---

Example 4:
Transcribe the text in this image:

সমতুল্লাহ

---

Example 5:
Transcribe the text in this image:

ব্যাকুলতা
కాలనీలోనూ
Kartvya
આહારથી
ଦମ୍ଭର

# TASK BRIEF
The data above needs to be retyped in full, exactly as given.

# ANSWER FOR THE TASK
---

Example 4:
Transcribe the text in this image:

সমতুল্লাহ

---

Example 5:
Transcribe the text in this image:

ব্যাকুলতা
కాలనీలోనూ
Kartvya
આહારથી
ଦମ୍ଭର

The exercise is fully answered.